A unified training framework handles:

⚙️ Model initialization
📂 Data loading and preprocessing
📈 Optimization and learning rate scheduling
🧪 Evaluation and metric computation
💾 Checkpointing and logging

🤖 Supported Models

Model	Script
LMV-Net	`scripts/train_lmv_net.sh`
ImgFeatAlign	`scripts/train_imgfeatalign.sh`
VMRA-MaR	`scripts/train_vmra_mar.sh`
OA-BreaCR	`scripts/train_oa_breacr.sh`
Mirai	`scripts/train_mirai.sh`

Each model is launched via its corresponding shell script in the scripts/ directory, where model-specific configurations and arguments are defined.

🚀 Key Features

🧩 Modular design
All models integrate into a shared training loop through a common BaseRiskModel interface, enabling easy extensibility and comparison.

🖥️ Distributed training
Built on Hugging Face Accelerate, the pipeline supports multi-GPU and multi-node training using DistributedDataParallel. Mixed precision is handled automatically.

📉 Learning rate scheduling
Training begins with a linear warmup phase for a configurable number of steps.
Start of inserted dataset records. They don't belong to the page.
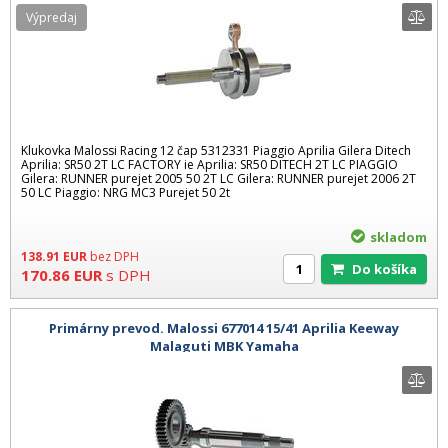
Výpredaj
Klukovka Malossi Racing 12 čap 5312331 Piaggio Aprilia Gilera Ditech
Aprilia: SR50 2T LC FACTORY ie Aprilia: SR50 DITECH 2T LC PIAGGIO
Gilera: RUNNER purejet 2005 50 2T LC Gilera: RUNNER purejet 2006 2T
50 LC Piaggio: NRG MC3 Purejet 50 2t
skladom
138.91
EUR
bez DPH
Do košíka
170.86
EUR
s DPH
Primárny prevod. Malossi 677014 15/41 Aprilia Keeway
Malaguti MBK Yamaha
This can be followed by an optional ReduceLROnPlateau scheduler, which lowers the learning rate when the validation C-index stops improving.
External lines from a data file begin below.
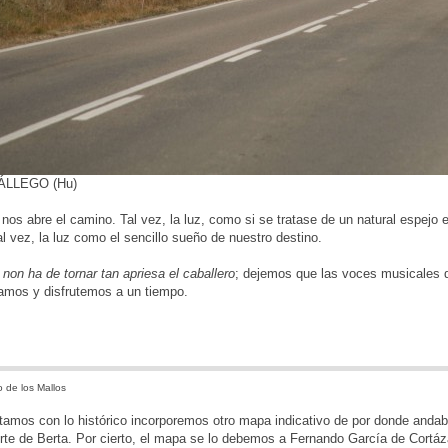
ÁLLEGO (Hu)
 nos abre el camino. Tal vez, la luz, como si se tratase de un natural espejo
al vez, la luz como el sencillo sueño de nuestro destino.
 non ha de tornar tan apriesa el caballero
; dejemos que las voces musicales d
amos y disfrutemos a un tiempo.
 de los Mallos
amos con lo histórico incorporemos otro mapa indicativo de por donde andab
rte de Berta. Por cierto, el mapa se lo debemos a Fernando García de Cortáz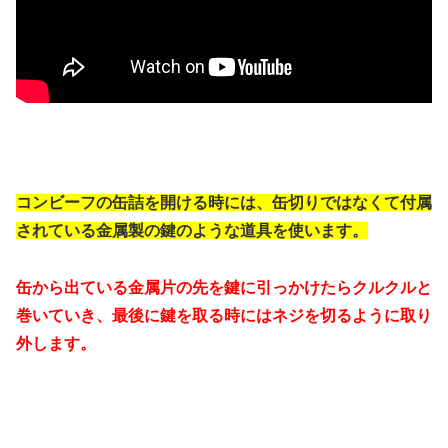
コンビーフの缶詰を開ける時には、缶切りではなくて付属
されている金属製の鍵のような道具を使います。
缶から出ている金属片の先を鍵に引っかけたらクルクルと
巻いていき、最後に鍵を取る時にはネジを切るように取り
外します。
⚖️ Differential learning rates
Pretrained encoder parameters are trained with a lower learning rate (typically 10× smaller) than newly initialized layers, helping to prevent catastrophic forgetting during fine-tuning.

🖼️ Data augmentation
An optional augmentation pipeline based on Kornia applies transformations such as random cropping, resizing, affine transforms, color jitter, and gamma correction during training.

💾 Checkpointing and resumption
Model checkpoints are saved every 10 epochs and whenever a new best validation C-index is achieved. Training can be resumed from any checkpoint, restoring:

🧠 Model weights
🔧 Optimizer state
📊 Scheduler state
🔢 Global training step

⏹️ Early stopping
Training automatically stops if the validation C-index does not improve for a specified number of epochs. The best-performing model is preserved.

📊 Experiment tracking
All training metrics—including loss, C-index, and per-year AUC (years 1–5)—are logged to Weights & Biases. Runs can be resumed using a WandB run ID.

🏗️ Code Structure

The training pipeline is organized into three main components:

main_train.py
train/
  train_risk_prediction.py
  train_utils.py

main_train.py
▶️ Entry point for training. Handles argument parsing, initializes the Accelerator, prepares data loaders, and starts the training process.
train/train_risk_prediction.py
🔁 Contains the main training loop, including epoch iteration, checkpointing, and early stopping.
train/train_utils.py
🧰 Implements core functionality such as:
train_one_epoch()
evaluate()
learning rate schedulers
checkpoint utilities

The main_train.py script delegates execution to train_val() in train_risk_prediction.py, which in turn calls the lower-level training and evaluation functions.

⚡ Quick Start

To train a model, run the corresponding script:

bash scripts/train_lmv_net.sh
bash scripts/train_imgfeatalign.sh
bash scripts/train_vmra_mar.sh
bash scripts/train_oa_breacr.sh
bash scripts/train_mirai.sh

For a detailed guide on configuration options, arguments, and the full training workflow, refer to Training a Model (training_a_model.md).